Common User Journey Types
Amazon is usually held up as a beacon for designing great product journeys. Getting from search to checkout is painless. I am out of there inside a couple of minutes. I’d guess that most people know which product they want before even visiting the site.
Other common transactions that have a journey are donations. Here, I want some back story. This might be a short article or video. I also need to see contact information, the organisations charity credentials. Only after I have gained this reassurance will I be prepared to take the next step.
The most difficult and time sapping user journey is search. We need simplicity here. So look at the Google home page, a perfect landing page. One text box and a button. The logo tells you where you are. That’s it!
Key Components Of User Journeys
We need to start our, hopefully brief website journey, with compelling and/or accurate information. In as few words as possible and with relevant images. Everything on the page needs to gently guide the user towards a prominent call to action device. You only need one primary call to action on each page.

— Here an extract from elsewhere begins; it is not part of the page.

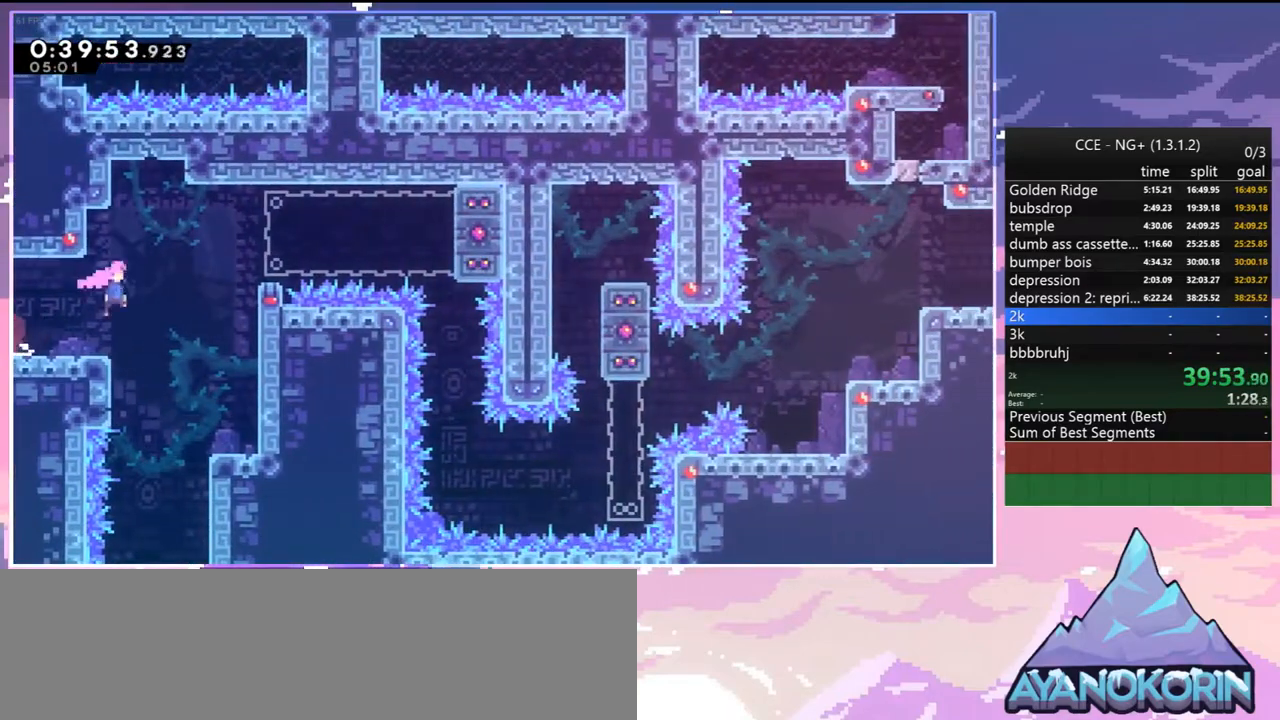
{"keys": ["right"], "events": [[134, "jump2", "up"], [234, "jump2", "down"], [317, "jump2", "up"]]}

The call to action is totally based on your business goals. You want people to complete an action that hopefully leads to a transaction. This might be as simple as inviting someone to join your mailing list. For blogs, the call to action should be positioned at the end of the article.
I’ve now removed the newsletter pop-up window from my own website. I only added it because I fell into the trap of following others. However, most people hate them, I know I do. So I definitely won’t be advising anyone to use full-screen pop-up windows on projects. It really is bad UX.
User Behaviours and Design Patterns
Of course, you need to research the people you want to reach demographically. But there are common human behaviours we might all share. There is scientific evidence that people’s eyes tend to be drawn towards the left side of a web page, when there is more than one column.
It also only makes sense to have two or more columns if your website is like Wikipedia. The content here is less about transactions and more about finding information. The user journeys are frequently repeated and passive. The journey is not about enticement or an emotional experience.
If you sell products, try presenting them visually in threes. This can also work for donations. Giving people three clear options (usually with a recommended one) is amazingly satisfying and easy to follow.
Post Transaction Best Practices
If I have just made a purchase online, then at this point all I need is a polite confirmation page and email. At this stage of my user journey, I want reassurance and a sense of security. I really don’t want to be asked to complete a marketing survey or asked to join a newsletter. I would also rather not have to create an account if I don’t want to.
For me, the ultimate user journey ends when I am left alone. I don’t mind being contacted a couple of weeks later, perhaps asking me for a review. However, it’s better to leave people alone once a transaction is complete. People will return if the service was good.
An important aspect of user journeys is reassurance. This can be provided right from the start of the journey, as helpful facts, such as an FAQ. Social proof is also important, which might include a testimonial.
Make Webforms Easy To Complete
Webforms should only collect the information you need for a particular purpose. There are privacy issues to consider too. Don’t collect information you might want to use for marketing without consent. Forms should also look enticing and easy to complete.